CHICAGO—Thousands of rank and file educators, clinicians and support staff want the right to continue working remotely because they or a family member are at higher risk of illness and death should they contract COVID-19. CPS’ response has been to refuse to allow educators to ask for an accommodation if family members at risk — and even to deny members with serious personal health risks like brain cancer the right to work remotely.
Those educators are speaking out at a press conference via Zoom at 6:30 a.m. on Wednesday, Jan. 6, to share their concerns about being forced to choose between their livelihoods and the lives of themselves and their loved ones, as CPS continues to move to force workers and students into unsafe working and learning conditions.

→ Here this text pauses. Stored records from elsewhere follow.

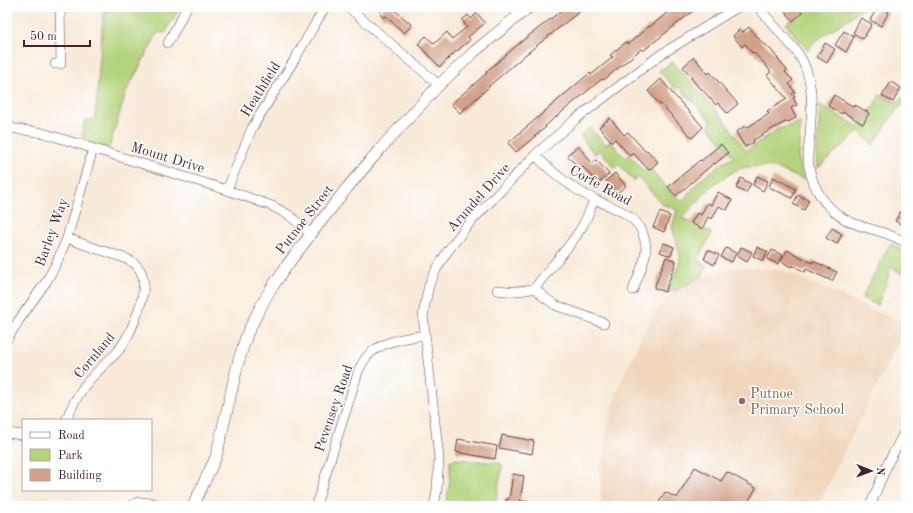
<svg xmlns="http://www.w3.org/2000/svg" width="913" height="513" viewBox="0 0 913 513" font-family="'Old Standard TT',serif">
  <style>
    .built { fill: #f0d6bc }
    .green { fill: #b4d37b; stroke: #7f7953 }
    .building { fill: #d1a189 }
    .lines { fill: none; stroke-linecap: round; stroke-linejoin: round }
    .minor-casing { stroke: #643d45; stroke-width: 10 }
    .tertiary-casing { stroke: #643d45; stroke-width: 12 }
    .minor { stroke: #fff; stroke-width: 9 }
    .tertiary { stroke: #fff; stroke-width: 11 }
    .education-dot { fill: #8d6e63; stroke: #fff; stroke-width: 1.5 }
    .labels { text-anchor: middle; stroke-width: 3; stroke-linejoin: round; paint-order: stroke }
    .street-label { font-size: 14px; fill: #4a1f2b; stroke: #fff }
    .education-label { font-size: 14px; fill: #785e54; stroke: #fff; text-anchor: start }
  </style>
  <rect width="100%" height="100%" fill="#fff"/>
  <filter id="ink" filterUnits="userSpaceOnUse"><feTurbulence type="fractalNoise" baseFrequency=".025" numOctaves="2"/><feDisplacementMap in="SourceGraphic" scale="8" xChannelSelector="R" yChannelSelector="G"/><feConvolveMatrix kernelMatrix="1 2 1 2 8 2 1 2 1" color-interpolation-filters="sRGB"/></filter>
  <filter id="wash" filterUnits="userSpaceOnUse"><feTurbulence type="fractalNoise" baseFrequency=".012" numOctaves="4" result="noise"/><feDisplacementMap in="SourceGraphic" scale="16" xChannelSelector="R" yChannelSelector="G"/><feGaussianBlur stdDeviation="0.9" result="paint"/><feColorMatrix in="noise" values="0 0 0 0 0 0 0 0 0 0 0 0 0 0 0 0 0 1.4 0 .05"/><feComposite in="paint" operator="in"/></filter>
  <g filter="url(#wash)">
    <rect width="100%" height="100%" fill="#f8ead9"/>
    <path class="built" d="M731,267L783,270L906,325L818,506H601L600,472L609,419L620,382L655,310L675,291L702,276Z"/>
    <path class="green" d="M104,7H180L165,33L158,32L126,92L109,148L82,140L84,120H95Z
      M805,7H865L813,43L808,51L786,24L800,11Z
      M673,62L724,119L746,151L776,130L800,122L798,162L804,180L781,170L767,166L746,167L736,170L714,184L682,218L712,233L697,260L707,265L702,276L675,291L665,292L669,288L680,261V255L672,227L677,210L662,204L638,177L634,181L619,164L615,168L600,150L595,154L580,136L590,128L606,145L610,141L625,158L630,155L643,171L649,167L673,195L683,201L699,181L718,166L734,157L708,126L712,122L679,87L676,89L659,71Z
      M880,95L894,102L906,97V103L898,108L873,145L859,131L818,168L817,159L820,105L857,126L863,125Z
      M890,244L906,252V275L890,267C888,282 883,291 877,305L862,298Z
      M454,459L500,463L502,465V468L495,506H446L450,479V461Z"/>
    <g id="blocks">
      <path class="building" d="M385,7H391L412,25L404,33L386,16L384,18L379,13Z
        M566,7H585L525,55L489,86V87L460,113L451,104L487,73L486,72L522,41Z
        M674,7H698L643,51L641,49L604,80L602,79L545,126L546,127L516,152L508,143L572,88L590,73L591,75L613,57L610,55L626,42L628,44L649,26L650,27Z
        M782,7H797L802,13L793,21Z
        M878,7H881L889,12L881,26L870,20Z
        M477,13L485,23L468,37L470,40L457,51V50L440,67L418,44L426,36L434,44L447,32L452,39L467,27L462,20L468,15L471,19Z
        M861,18L872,24L863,39L853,33Z
        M749,27L764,45L765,44L772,51L779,60V61L787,70L785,72L793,80L789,84L795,92L792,94L795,97L793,98L797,105L791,108L796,118L788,122L787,121L776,127L753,140L754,142L745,147L736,132L745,126L746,128L769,114L767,111L787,99L767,75L771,72L763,62L753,52L752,53L745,44L742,47L733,36L740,29L743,32Z
        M844,31L854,37L846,52L835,45Z
        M825,43L835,49L827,63L817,57Z
        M694,57L708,74L710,72L738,104L727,113L718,103L716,105L701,88L700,89L691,78L692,77L683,67Z
        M661,79L673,94L703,127L692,138L661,104L660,105L648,91Z
        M891,82L901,88L893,102L882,96Z
        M834,95L854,107L855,105L869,113L863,124L843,112L842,114L828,106Z
        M610,118L624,135L628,132L645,151L647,150L658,162L649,170L633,153L630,156L615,139L612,142L599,127Z
        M721,144L728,153L715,164L714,163L676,196L668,187L700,160L701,161Z
        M578,146L592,163L596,160L609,174L598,184L583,167L580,170L567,155Z
        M615,173L626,186L617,193L606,181Z
        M757,176L768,181L763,191L753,185Z
        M773,177L796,189L792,198L769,187Z
        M741,178L751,184L746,193L736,188Z
        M718,192L732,200L727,210L719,206L712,219L708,217L702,229L691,223L697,213L701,215L707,203L711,205Z
        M798,195L809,200L804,210L793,204Z
        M660,212L670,216L664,232L653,227Z
        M900,212L906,215V227L895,221Z
        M832,228L842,234L837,244L826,238Z
        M664,243L674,247L671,256L660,252Z
        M741,247L752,252L747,262L737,256Z
        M757,247L768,252L763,261L753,256Z
        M726,248L736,253L732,262L721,257Z
        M708,250L719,255L714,265L704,259Z
        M772,250L783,255L778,264L767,259Z
        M787,250L812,263L813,261L837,272L832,281L806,269L805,272L792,265L791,267L781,261Z
        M666,257L676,261L665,292L654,288Z
        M502,435L534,441L532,454L499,448Z
        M458,439L497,446L495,459L456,452Z
        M695,467L721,481L727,472L756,488L746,506H657L665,492L677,498Z
        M513,474L524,476L520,501L527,502L526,506H505L506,499H509Z"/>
    </g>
  </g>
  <g filter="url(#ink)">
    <use href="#blocks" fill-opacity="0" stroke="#643d45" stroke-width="1"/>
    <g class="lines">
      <g class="minor-casing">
        <path id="minor" d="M348,7L439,85
          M758,7L797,52C815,77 812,107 810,135C809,142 808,150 808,157C809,182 822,205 843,218C855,226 870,228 884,233C891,235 899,239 906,243
          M168,43L187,7
          M55,64H61L60,7
          M7,128L17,129L43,133L227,190L272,206L289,215L311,234
          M535,155C547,167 559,178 573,187C580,192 587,196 594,199C612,208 632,212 642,231C644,237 646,243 646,249C646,260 637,279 633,290
          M227,190L252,128L293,62L325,7
          M535,288L544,297L555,305L604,323
          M497,290C510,292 521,292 535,288C548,269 565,253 578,233C585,223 590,211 594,199
          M7,339L19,320L46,282L56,264L67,238L93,149
          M66,420C71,408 77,396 85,385C92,377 99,370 106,363C110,359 115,355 119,350C131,333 155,284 137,266C130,258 117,256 107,252C93,248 80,243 67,238
          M7,433L23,435
          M130,506L138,502H149L165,506
          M317,506V502L359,369C361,366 363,362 365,359C378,341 405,338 425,335
          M434,506L437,490L439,458L423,316L426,299L429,285L436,270L447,252L466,227L535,155L576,119L660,55L738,7
          M870,506L888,463L906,429"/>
      </g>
      <g class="tertiary-casing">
        <path id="tertiary" d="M193,506L216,457L238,363L247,334L258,312L270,290L288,264L311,234L347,188L381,148L439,85L475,51L529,7"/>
      </g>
      <use href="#minor" class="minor"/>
      <use href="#tertiary" class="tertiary"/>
    </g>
  </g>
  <circle class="education-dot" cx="742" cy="401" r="4"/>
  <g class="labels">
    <g class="street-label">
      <text transform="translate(260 89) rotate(-58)" y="5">Heathfield</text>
      <text transform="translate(168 157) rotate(17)" y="5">Mount Drive</text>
      <text transform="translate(601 185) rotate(29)" y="5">Corfe Road</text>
      <text transform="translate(478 197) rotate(-48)" y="5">Arundel Drive</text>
      <text transform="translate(304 219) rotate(-52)" y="5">Putnoe Street</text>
      <text transform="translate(51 232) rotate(-70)" y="5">Barley Way</text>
      <text transform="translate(94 355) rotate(-50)" y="5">Cornland</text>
      <text transform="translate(333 408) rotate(-71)" y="5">Pevensey Road</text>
    </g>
    <g class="education-label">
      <text x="750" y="398">Putnoe<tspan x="750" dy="16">Primary School</tspan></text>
    </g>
  </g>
  <rect width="913" height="513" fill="none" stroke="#fff" stroke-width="24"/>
  <rect x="22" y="419" width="130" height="72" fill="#ffffff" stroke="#b7a5aa"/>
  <rect x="30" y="432" width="20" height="6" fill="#ffffff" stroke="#b7a5aa"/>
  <text x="58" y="439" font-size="12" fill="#4a1f2b">Road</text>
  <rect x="30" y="449" width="20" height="12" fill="#b4d37b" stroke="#b7a5aa"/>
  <text x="58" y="459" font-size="12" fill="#4a1f2b">Park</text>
  <rect x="30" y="469" width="20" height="12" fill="#d1a189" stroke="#b7a5aa"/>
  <text x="58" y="479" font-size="12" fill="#4a1f2b">Building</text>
  <g transform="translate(871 471) rotate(91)" stroke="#ffffff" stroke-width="3" paint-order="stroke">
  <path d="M0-3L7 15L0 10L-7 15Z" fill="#4a1f2b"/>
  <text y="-6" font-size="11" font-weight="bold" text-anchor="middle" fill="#4a1f2b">N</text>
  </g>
  <path d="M24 40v6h66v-6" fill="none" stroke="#4a1f2b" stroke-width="2"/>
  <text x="30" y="40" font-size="12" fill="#4a1f2b" stroke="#ffffff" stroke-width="3" paint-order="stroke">50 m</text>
</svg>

Half of the pre-k and special education cluster teachers in elementary and high schools scheduled to start teaching from school buildings Monday refused to work in-person on January 4, electing instead to continue teaching students safely by remaining remote. Workers who did go in on Monday have also reported serious safety issues at their schools — and a reluctance to return to buildings that lack even the most basic safety protocols that CPS has been promising for months — but has yet to deliver to buildings.
70 percent of Black and Brown families continue to reject sending hundreds of thousands of their children back into unsafe school buildings. At the same time, a growing body of evidence shows that schools in neighborhoods with high COVID rates can increase spread of the virus. That’s a critical issue for families and educators, who fear both contracting the virus and inadvertently passing it along to elders or medically vulnerable household members.

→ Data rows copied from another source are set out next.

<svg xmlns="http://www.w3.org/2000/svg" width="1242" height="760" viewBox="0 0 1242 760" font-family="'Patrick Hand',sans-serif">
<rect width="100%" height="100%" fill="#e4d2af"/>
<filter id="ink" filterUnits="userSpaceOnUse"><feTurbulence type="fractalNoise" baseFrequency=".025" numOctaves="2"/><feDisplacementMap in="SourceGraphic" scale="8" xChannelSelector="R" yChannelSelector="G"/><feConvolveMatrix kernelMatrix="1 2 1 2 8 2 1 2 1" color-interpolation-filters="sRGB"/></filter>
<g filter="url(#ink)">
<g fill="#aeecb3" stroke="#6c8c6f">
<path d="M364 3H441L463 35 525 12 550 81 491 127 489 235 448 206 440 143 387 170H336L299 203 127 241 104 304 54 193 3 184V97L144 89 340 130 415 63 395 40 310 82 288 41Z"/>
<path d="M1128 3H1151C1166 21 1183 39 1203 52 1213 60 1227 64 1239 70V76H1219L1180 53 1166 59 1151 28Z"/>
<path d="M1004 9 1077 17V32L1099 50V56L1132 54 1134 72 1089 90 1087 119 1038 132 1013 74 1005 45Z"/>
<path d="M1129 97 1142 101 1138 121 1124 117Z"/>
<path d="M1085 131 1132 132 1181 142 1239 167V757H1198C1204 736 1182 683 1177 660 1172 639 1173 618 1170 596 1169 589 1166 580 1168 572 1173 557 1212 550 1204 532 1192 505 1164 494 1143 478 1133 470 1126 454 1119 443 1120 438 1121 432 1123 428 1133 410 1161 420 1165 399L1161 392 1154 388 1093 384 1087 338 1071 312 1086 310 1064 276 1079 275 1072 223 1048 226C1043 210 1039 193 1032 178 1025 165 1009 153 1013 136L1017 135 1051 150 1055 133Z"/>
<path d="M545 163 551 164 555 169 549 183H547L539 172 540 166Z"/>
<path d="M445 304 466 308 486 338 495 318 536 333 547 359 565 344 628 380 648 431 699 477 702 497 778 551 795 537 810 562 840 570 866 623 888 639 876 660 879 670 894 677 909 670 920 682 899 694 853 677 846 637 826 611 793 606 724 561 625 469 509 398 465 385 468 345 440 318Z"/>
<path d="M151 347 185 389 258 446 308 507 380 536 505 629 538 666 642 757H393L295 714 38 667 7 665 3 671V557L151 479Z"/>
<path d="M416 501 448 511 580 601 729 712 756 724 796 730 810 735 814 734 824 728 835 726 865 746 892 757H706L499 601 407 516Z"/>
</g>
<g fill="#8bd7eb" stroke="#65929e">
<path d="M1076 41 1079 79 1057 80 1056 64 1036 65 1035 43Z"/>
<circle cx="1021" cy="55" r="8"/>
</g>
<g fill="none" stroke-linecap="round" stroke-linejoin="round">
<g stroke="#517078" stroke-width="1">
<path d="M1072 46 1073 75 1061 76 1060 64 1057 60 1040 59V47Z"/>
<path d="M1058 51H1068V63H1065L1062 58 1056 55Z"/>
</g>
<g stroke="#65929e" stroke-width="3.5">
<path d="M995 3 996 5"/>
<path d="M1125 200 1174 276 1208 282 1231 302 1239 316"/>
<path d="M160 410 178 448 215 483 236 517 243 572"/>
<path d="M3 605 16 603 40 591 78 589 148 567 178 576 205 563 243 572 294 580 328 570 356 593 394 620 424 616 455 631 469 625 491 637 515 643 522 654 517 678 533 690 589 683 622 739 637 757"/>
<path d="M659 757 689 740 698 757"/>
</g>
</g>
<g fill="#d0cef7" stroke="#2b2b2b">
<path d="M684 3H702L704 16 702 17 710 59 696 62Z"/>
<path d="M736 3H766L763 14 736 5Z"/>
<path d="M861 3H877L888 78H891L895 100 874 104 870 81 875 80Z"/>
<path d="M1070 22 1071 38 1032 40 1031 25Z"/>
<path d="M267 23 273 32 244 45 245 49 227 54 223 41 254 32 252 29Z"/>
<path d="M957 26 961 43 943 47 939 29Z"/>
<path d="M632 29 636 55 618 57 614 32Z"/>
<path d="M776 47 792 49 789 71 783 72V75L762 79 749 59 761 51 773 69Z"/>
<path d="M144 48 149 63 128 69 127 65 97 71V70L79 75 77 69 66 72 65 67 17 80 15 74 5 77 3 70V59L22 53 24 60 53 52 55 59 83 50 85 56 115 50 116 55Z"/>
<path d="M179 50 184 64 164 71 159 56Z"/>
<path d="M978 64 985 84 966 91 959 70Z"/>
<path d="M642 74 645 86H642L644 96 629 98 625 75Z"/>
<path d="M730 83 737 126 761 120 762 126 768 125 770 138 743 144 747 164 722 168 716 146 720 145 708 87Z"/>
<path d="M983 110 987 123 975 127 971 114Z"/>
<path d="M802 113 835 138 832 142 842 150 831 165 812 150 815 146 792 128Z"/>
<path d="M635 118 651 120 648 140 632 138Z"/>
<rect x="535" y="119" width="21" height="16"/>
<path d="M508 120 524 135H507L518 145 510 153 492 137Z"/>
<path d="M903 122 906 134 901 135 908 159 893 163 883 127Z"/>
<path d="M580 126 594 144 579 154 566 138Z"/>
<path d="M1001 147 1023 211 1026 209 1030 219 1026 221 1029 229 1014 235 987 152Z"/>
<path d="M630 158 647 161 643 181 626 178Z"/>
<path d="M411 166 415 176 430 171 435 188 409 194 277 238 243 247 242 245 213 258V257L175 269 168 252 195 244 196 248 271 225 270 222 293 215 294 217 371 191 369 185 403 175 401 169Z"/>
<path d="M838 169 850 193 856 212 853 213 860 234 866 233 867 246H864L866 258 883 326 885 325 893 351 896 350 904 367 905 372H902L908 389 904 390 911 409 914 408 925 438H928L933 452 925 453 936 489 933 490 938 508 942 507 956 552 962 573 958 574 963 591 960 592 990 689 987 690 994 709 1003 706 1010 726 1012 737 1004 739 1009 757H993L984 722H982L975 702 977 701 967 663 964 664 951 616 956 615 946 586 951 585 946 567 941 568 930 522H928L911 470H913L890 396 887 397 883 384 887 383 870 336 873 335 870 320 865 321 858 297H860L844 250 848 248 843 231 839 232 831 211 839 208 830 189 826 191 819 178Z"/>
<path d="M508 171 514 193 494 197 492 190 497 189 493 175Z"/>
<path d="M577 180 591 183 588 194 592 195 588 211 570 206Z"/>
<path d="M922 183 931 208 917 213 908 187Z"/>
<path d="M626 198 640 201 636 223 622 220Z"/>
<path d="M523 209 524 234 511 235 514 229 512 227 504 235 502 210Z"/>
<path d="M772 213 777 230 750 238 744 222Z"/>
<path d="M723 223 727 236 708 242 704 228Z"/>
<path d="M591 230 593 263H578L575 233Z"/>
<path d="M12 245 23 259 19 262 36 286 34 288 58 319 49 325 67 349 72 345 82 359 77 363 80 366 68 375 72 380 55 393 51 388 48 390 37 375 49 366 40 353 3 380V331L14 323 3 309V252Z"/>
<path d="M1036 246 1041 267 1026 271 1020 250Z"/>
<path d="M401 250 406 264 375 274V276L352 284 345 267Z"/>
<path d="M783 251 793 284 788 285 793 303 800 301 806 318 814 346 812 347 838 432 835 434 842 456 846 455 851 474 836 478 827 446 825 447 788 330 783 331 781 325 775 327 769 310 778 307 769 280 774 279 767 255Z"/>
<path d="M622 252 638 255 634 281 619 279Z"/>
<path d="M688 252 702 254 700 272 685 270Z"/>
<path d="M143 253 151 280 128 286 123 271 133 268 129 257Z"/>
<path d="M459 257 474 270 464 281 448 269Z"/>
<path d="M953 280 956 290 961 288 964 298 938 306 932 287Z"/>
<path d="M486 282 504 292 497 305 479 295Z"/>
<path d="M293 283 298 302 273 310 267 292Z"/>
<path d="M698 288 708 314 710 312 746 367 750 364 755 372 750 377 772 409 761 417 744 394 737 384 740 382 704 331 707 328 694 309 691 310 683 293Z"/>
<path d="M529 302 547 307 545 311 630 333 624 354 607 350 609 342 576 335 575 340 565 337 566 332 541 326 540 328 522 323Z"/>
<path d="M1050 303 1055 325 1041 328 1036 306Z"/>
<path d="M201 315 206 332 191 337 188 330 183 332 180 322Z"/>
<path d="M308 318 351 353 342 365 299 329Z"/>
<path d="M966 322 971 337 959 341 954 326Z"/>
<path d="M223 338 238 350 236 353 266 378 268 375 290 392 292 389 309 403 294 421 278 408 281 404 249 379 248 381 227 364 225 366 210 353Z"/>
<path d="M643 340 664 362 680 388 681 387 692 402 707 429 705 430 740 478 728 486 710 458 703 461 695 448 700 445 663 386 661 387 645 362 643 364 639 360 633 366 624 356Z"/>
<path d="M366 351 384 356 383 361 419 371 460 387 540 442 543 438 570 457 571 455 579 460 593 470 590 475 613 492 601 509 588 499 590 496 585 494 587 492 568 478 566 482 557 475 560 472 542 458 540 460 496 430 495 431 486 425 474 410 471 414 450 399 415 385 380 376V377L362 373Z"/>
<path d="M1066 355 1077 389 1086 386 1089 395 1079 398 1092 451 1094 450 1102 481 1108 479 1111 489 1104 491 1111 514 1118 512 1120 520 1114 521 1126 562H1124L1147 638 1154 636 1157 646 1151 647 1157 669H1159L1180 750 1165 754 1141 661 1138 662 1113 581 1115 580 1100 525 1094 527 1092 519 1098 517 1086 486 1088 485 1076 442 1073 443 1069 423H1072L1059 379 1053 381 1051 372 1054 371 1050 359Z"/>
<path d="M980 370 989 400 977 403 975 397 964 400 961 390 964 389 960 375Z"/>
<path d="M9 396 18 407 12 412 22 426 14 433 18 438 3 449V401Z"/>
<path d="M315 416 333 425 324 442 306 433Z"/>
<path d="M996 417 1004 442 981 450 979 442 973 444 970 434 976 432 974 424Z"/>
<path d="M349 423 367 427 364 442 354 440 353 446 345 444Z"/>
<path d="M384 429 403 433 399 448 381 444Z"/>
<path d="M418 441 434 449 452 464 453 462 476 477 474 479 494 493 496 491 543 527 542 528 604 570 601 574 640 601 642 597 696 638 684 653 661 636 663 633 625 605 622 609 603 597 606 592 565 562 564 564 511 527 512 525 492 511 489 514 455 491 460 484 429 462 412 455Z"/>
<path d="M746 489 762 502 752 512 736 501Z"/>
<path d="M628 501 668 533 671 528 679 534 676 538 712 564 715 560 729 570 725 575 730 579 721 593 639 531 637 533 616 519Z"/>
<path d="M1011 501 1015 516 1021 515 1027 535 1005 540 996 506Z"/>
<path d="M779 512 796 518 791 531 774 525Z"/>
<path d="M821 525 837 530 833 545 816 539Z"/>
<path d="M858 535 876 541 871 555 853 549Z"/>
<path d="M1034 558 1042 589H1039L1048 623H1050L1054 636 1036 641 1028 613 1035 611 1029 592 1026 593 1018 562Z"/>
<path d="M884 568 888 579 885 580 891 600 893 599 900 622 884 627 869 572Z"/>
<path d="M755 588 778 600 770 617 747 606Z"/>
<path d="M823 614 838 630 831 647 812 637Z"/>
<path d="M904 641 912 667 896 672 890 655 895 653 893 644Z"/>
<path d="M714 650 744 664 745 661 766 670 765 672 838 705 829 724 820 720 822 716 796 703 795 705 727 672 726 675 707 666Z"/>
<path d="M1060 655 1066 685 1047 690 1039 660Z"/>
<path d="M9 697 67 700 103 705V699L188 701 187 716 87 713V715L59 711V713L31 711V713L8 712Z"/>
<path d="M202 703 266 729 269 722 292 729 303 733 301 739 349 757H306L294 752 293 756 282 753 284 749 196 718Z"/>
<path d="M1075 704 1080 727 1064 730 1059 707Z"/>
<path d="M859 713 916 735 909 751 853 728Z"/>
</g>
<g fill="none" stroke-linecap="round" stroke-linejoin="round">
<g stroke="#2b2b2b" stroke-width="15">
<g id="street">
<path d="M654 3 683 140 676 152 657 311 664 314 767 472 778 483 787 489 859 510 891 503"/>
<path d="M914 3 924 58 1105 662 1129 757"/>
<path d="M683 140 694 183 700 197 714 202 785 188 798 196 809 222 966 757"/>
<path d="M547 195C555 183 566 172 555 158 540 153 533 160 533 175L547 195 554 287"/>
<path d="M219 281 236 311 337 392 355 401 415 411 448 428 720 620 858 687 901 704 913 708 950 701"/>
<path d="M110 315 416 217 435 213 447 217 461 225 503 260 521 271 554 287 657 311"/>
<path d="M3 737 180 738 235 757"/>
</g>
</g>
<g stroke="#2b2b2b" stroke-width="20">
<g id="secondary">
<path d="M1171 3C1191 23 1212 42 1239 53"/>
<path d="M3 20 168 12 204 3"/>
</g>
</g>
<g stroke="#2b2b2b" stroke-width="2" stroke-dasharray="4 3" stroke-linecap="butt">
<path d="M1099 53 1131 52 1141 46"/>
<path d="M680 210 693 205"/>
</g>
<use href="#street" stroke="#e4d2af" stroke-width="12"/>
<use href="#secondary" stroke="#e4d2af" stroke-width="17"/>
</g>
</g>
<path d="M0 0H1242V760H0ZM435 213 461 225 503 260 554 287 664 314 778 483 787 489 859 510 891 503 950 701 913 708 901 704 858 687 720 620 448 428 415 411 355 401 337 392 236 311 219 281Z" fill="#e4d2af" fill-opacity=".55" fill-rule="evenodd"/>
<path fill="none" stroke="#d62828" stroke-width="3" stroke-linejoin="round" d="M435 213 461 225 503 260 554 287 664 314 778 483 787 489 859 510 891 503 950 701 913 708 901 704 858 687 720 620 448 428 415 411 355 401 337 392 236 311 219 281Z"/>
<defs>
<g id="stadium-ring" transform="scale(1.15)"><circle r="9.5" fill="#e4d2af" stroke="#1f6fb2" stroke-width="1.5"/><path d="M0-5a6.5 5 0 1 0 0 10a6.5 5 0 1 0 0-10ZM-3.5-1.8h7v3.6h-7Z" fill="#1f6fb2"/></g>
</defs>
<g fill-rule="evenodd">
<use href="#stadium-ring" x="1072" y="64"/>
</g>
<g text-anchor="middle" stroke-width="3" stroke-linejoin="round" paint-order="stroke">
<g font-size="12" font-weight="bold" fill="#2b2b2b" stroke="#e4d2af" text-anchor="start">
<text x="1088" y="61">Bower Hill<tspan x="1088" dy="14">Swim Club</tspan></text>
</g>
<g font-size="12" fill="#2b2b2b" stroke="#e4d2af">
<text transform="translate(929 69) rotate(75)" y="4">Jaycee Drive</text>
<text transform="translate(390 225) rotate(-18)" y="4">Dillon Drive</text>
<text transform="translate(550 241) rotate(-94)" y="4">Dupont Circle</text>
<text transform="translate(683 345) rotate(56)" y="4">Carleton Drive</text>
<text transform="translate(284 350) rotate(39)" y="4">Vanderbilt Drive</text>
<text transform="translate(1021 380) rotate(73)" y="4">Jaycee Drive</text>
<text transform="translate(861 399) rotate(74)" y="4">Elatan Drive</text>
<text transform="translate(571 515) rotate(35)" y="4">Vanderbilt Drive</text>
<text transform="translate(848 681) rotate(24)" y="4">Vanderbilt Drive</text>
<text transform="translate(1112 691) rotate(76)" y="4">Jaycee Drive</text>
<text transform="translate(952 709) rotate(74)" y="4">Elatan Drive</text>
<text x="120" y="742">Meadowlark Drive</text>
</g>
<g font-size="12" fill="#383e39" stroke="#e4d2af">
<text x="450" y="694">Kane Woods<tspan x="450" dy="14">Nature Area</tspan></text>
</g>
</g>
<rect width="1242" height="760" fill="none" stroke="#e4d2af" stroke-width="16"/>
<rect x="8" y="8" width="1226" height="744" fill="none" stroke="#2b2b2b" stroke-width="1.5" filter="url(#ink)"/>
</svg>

A growing number of Local School Councils are also passing resolutions urging CPS to wait to reopen until the pandemic is under control. And more than 10,000 CTU members have pledged to oppose the mayor’s plan to reopen classrooms starting this week, with numbers increasing by the day.
Educators who returned to schools on Monday almost immediately began reporting problems with cleanliness, safety protocols, ventilation and more, with some members saying their rooms appeared not to have been cleaned since last March. CTU members reported issues that ranged from no sinks or hot water sources for handwashing to lack of PPE and filthy classrooms. CPS promised last summer to hire an additional 400 janitors to address CPS’ chronic school cleanliness issues, but CPS CEO Janice Jackson admitted on Tuesday that less than half of those workers have been on-boarded four months later. Most schools still have no nurse or health care worker on site during the pandemic, and CPS has continued to refuse to test aging school ventilation systems for their ability — or failure — to prevent spread of the virus.